Republicans have thrown up a nearly endless series of reasons why it would be an unprecedented moral outrage for Democrats to use budget reconciliation to amend health care legislation: reconciliation has never been used for major policy, it's never been used for health care, it's only been used for deficit reduction. All these arguments have been debunked. Finally, former Republican advisor Martin Gold has a new reason why this use of reconciliation would be so unprecedented:

Republicans have used the tool frequently and for far more than just minor fiscal adjustments. But Gold believes the reason Democrats will deploy the strategy is blatantly political — in “express defiance of an election outcome” — and would set a negative precedent in the Senate.

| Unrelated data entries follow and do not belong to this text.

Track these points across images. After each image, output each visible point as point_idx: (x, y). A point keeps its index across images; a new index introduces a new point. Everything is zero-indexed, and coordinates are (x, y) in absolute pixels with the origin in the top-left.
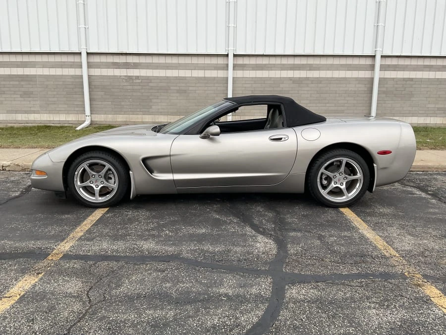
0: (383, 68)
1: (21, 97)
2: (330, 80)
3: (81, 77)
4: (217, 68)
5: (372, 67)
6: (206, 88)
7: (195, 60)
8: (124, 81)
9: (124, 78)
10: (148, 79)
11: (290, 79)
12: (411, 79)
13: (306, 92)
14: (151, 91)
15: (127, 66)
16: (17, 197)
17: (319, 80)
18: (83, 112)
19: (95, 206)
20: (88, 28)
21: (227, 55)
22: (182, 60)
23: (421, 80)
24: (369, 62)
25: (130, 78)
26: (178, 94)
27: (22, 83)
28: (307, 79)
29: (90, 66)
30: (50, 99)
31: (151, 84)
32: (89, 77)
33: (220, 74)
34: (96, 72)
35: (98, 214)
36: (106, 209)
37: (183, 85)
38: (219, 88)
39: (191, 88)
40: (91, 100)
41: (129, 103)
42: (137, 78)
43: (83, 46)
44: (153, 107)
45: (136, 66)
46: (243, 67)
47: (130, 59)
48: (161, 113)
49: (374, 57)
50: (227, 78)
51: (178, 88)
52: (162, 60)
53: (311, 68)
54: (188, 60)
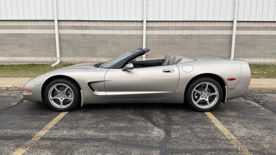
0: (238, 28)
1: (18, 47)
2: (205, 36)
3: (54, 35)
4: (136, 29)
5: (231, 28)
6: (130, 41)
7: (123, 25)
8: (80, 37)
9: (80, 35)
10: (95, 36)
11: (181, 35)
12: (256, 36)
13: (191, 43)
14: (96, 43)
15: (82, 28)
16: (15, 105)
17: (199, 36)
18: (56, 56)
19: (60, 111)
20: (58, 5)
21: (142, 21)
22: (115, 24)
23: (262, 36)
24: (229, 25)
25: (84, 35)
26: (113, 45)
27: (19, 38)
28: (192, 35)
29: (59, 28)
30: (36, 48)
31: (96, 39)
32: (59, 35)
33: (138, 32)
34: (63, 32)
35: (62, 115)
36: (67, 112)
37: (116, 39)
38: (138, 41)
39: (120, 41)
40: (60, 48)
41: (83, 51)
42: (88, 35)
43: (56, 16)
44: (98, 53)
45: (87, 28)
46: (152, 28)
47: (84, 24)
48: (103, 57)
49: (232, 22)
50: (143, 35)
51: (112, 41)
52: (103, 24)
53: (194, 29)
54: (119, 24)
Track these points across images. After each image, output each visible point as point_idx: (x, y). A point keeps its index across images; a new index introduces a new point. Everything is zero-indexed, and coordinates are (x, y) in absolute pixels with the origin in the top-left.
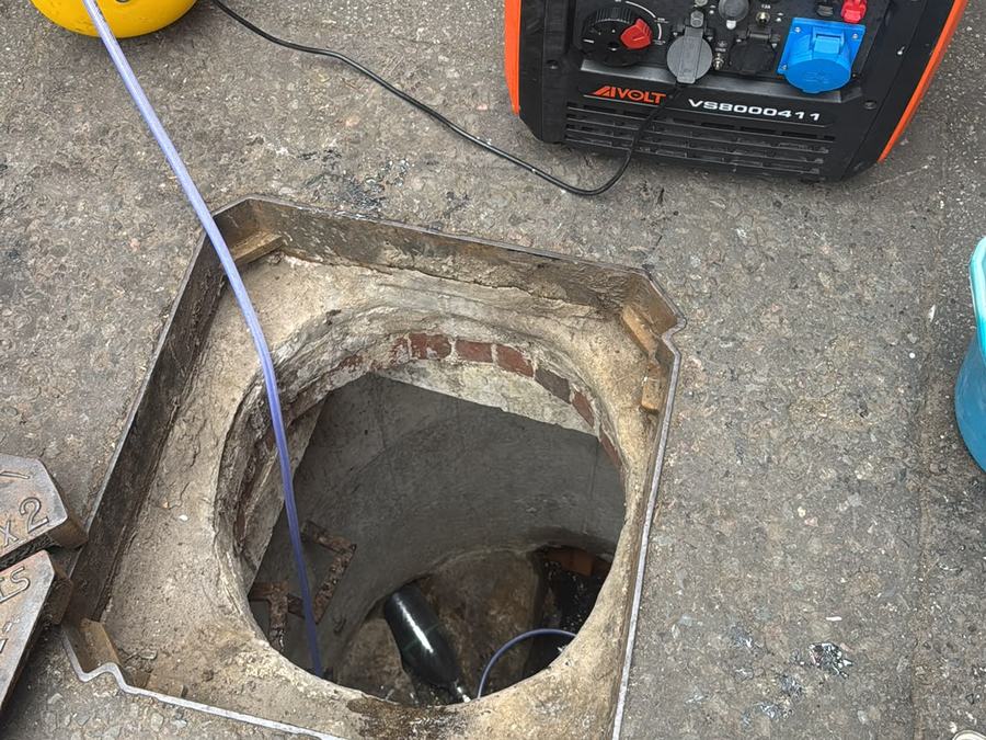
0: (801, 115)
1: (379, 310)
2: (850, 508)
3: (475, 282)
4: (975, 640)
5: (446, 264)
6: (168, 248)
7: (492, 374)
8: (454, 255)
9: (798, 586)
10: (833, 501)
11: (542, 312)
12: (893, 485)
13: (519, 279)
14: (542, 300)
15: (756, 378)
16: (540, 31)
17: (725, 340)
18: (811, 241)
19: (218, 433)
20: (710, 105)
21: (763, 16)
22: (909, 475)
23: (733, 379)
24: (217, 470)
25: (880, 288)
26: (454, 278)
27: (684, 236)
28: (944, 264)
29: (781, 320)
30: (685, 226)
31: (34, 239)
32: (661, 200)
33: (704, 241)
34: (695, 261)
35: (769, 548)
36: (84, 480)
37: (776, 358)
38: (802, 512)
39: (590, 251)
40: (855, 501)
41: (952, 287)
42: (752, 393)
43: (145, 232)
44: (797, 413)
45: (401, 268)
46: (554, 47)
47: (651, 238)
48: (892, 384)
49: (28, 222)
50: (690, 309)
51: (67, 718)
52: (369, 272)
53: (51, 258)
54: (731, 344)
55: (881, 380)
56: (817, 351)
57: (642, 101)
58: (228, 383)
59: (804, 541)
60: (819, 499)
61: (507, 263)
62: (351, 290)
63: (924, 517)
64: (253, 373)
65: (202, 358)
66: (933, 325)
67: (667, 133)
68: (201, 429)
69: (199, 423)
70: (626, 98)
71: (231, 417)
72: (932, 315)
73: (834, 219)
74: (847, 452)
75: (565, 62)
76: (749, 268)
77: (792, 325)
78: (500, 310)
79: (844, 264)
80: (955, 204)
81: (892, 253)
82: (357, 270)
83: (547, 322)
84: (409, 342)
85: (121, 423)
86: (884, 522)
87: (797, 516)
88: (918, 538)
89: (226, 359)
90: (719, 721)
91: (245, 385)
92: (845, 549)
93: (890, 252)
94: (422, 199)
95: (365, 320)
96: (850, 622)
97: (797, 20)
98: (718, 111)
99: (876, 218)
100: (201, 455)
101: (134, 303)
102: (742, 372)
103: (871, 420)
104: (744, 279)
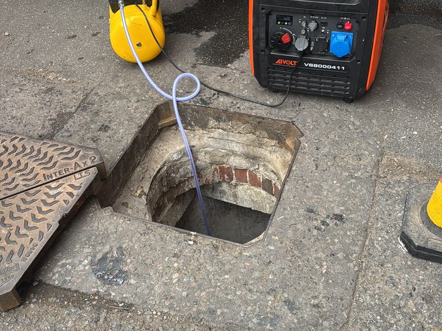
0: (339, 67)
1: (208, 149)
2: (352, 182)
3: (239, 133)
4: (391, 218)
5: (229, 125)
6: (142, 112)
7: (248, 189)
8: (232, 121)
9: (331, 200)
10: (346, 180)
11: (261, 145)
12: (367, 178)
13: (253, 130)
14: (260, 139)
15: (325, 149)
16: (258, 39)
17: (316, 140)
18: (348, 117)
19: (151, 174)
20: (311, 65)
21: (323, 31)
22: (373, 176)
23: (317, 149)
24: (149, 185)
25: (369, 130)
26: (232, 132)
27: (306, 114)
28: (391, 125)
29: (335, 136)
30: (306, 112)
31: (103, 110)
32: (299, 105)
33: (312, 116)
34: (308, 120)
35: (323, 190)
36: (109, 165)
37: (332, 145)
38: (335, 182)
39: (275, 117)
40: (353, 181)
41: (393, 130)
42: (323, 153)
43: (137, 108)
44: (337, 159)
45: (215, 129)
46: (262, 44)
47: (295, 114)
48: (370, 154)
49: (102, 106)
50: (305, 132)
51: (94, 219)
52: (205, 132)
53: (107, 114)
54: (317, 141)
55: (367, 152)
56: (346, 144)
57: (290, 65)
58: (156, 162)
59: (335, 189)
60: (341, 179)
61: (248, 123)
62: (199, 139)
63: (377, 187)
64: (165, 160)
65: (149, 152)
66: (386, 140)
67: (299, 78)
68: (146, 171)
69: (145, 170)
70: (286, 64)
71: (156, 172)
72: (386, 137)
73: (356, 112)
74: (353, 169)
75: (266, 50)
76: (326, 123)
77: (338, 137)
78: (247, 145)
79: (358, 123)
80: (397, 110)
81: (374, 121)
82: (201, 131)
83: (263, 150)
84: (219, 170)
85: (122, 153)
86: (362, 186)
87: (333, 183)
88: (374, 192)
89: (156, 154)
90: (300, 230)
91: (162, 163)
92: (348, 192)
93: (373, 121)
94: (223, 103)
95: (203, 153)
96: (347, 209)
97: (333, 32)
98: (313, 67)
99: (370, 112)
100: (145, 179)
101: (130, 125)
102: (320, 148)
103: (361, 162)
104: (325, 125)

Well, it's a distinction. Reconciliation may have been previously used for major policy changes, health care reform, or measures that (unlike health care reform) are scored as increasing the deficit. But, it's true, it's never previously been used in "express defiance of an election outcome." I have a hard time understanding why this distinction would suddenly render reconciliation unthinkable. But of course, this is the sort of logic that you come up with when you're justifying partisan hypocrisy. No two episodes are ever exactly alike. If you want to explain why it's wrong for the other party to employ a tactic your party used, if you look hard enough, you can always find some difference in circumstance and hold that up as the key distinction.

This sort of faux moral scrupulousness is just a tool for parties to turn Congressional rules and procedures into a tactical advantage for achieving their policy goals. You think I'm hurling an unfair accusation at Gold? Here's an advertising pitch for a lobbying seminar Gold (who works for Covington and Burling) held on behalf of the American League of Lobbyists:

Can you turn Congressional rules and procedures into a tactical advantage for achieving your policy goals? Absolutely!

Sounds like just the sort of ethical arbiter we should be paying attention to.